Todos os impostos e contribuições...
Por vezes, nestas coisas do peso de todos os impostos e contribuições, vemos Portugal confortavelmente colocado a meio, ou melhor, abaixo de meio, das comparações internacionais. É um engano. Tais comparações usam a chamada "carga fiscal" e não a destrinçam do "esforço fiscal". A "carga fiscal" é o vulgar rácio que olha às receitas fiscais e parafiscais e olha à dimensão da economia (o PIB), mas não olha ao facto de ela ser mais ou menos desenvolvida (o PIB per capita). Ora, em princípio e dentro de limites de razoabilidade, podemos admitir que um país mais desenvolvido possa suportar uma percentagem maior de "carga fiscal". É aqui que o "esforço fiscal" permite uma aproximação, ao ponderar a "carga fiscal" com uma medida do nível de vida e bem estar de cada país, ou do poder de compra dos seus habitantes (o PIB per capita em paridade de poderes de compra). Esta ponderação dá-nos um novo índice desprovido de unidades físicas ou monetárias. Pode ter as suas limitações, pode ser de leitura não imediata, mas é, para efeitos comparativos entre países, ou entre épocas, muito mais aconselhável do que o uso, apenas, da "carga fiscal".
Podemos encontrarvárias maneiras de definir e medir o "esforço fiscal". Contudo, se tomarmos as observações estatísticas mais recentes, Portugal aparece sempre, tanto quanto vi, em posições de esforço fiscal extremo dentro da Zona Euro.
As comparações de Portugal em 2013...
Se ordenarmos pela "carga fiscal" em 2013, teremos Portugal 6 pontos percentuais (pp) abaixo da média da Zona Euro (34,9% contra 40,9%).

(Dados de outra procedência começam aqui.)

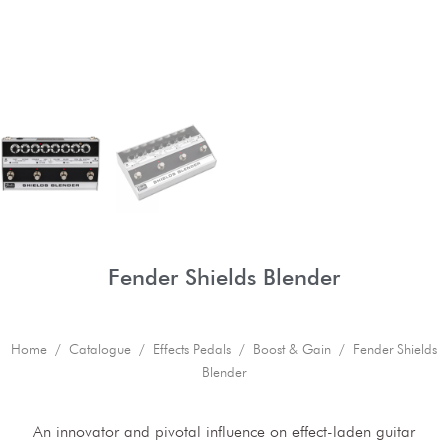
Fender Shields Blender
Home
/
Catalogue
/
Effects Pedals
/
Boost & Gain
/ Fender Shields
Blender
An innovator and pivotal influence on effect-laden guitar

Se, porém, ordenarmos pelo "esforço fiscal", teremos Portugal muito acima da média da Zona Euro e remetido para o posto cimeiro dos esforçados, como o leitor pode ver no gráfico que junto.
Espanha tem uma "carga fiscal" (33,1%) um pouco abaixo da nossa, mas tem um "esforço fiscal" muito inferior. Mesmo assim, Espanha acaba de anunciar desagravamentos fiscais de monta, o que, claro está, piora ainda mais a nossa competitividade fiscal na península Ibérica.

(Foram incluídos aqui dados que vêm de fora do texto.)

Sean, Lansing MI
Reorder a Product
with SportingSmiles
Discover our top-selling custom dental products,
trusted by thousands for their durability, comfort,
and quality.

Irlanda, um caso troikiano por razões distintas das nossas, consegue estar muito longe das nossas posições. Tem a menor "carga fiscal" (29,9%) de toda a Zona Euro. E tem o segundo menor "esforço fiscal".
Alemanha e Holanda, os maiores prosélitos da austeridade e dos programas troikianos que foram aplicados a nós e a outros, estão praticamente repousados e geminados em cada um destes indicadores. Têm uma "carga fiscal" quase 5 pp acima de nós (casa dos 39 a 40%), mas têm um "esforço fiscal" muito abaixo do nosso.

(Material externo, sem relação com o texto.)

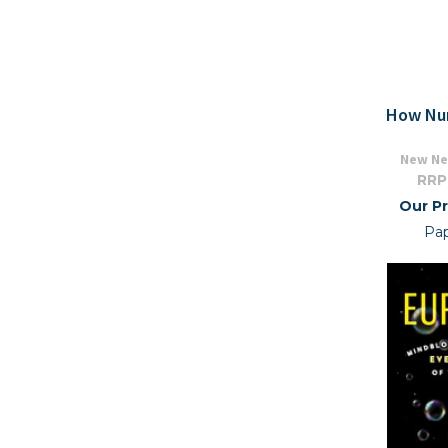
How Nu
New Ne
RRP
Our Pr
Pa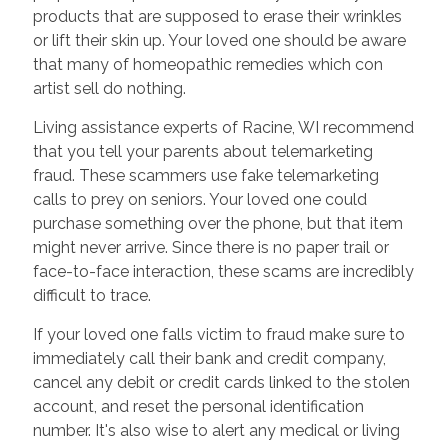
products that are supposed to erase their wrinkles
or lift their skin up. Your loved one should be aware
that many of homeopathic remedies which con
artist sell do nothing.
Living assistance experts of Racine, WI recommend
that you tell your parents about telemarketing
fraud. These scammers use fake telemarketing
calls to prey on seniors. Your loved one could
purchase something over the phone, but that item
might never arrive. Since there is no paper trail or
face-to-face interaction, these scams are incredibly
difficult to trace.
If your loved one falls victim to fraud make sure to
immediately call their bank and credit company,
cancel any debit or credit cards linked to the stolen
account, and reset the personal identification
number. It's also wise to alert any medical or living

Bélgica, França e Finlândia têm as maiores "cargas fiscais" da Zona Euro, tocam-se na casa dos 45 a 46%, estão uns 10 a 11 pp acima de nós. Mas no "esforço fiscal" estão bastante abaixo de nós.
O caminho reformista do lado da despesa...
O lado da receita fiscal está, pois, já muito esforçado. Precisamos de o moderar. Esta moderação impõe que a actuação estrutural do lado da despesa passe a ser predominante, mediante: vias reformistas ao nível das funções e fins do Estado e ao nível dos regimes públicos; vias para-reformistas ao nível dos processos de orçamentação e execução da despesa; da organização e dos ganhos de eficiência; das grandes despesas civis e militares (submissão a análises custo benefícios); das instituições de vigilância das finanças públicas, etc.
Os nossos impostos vêm sendo permissivos dos excessos de despesa pública. Esta "permissividade" tem sido, em si mesma, um gesto fidalgo do Reformador absentista. Todavia, o elevado esforço fiscal retalia. É a desforra de Laffer em sentido mais amplo. Quem sofre as represálias? É a economia, o crescimento e o emprego, é o Estado e as suas finanças estruturais, pode ser a democracia.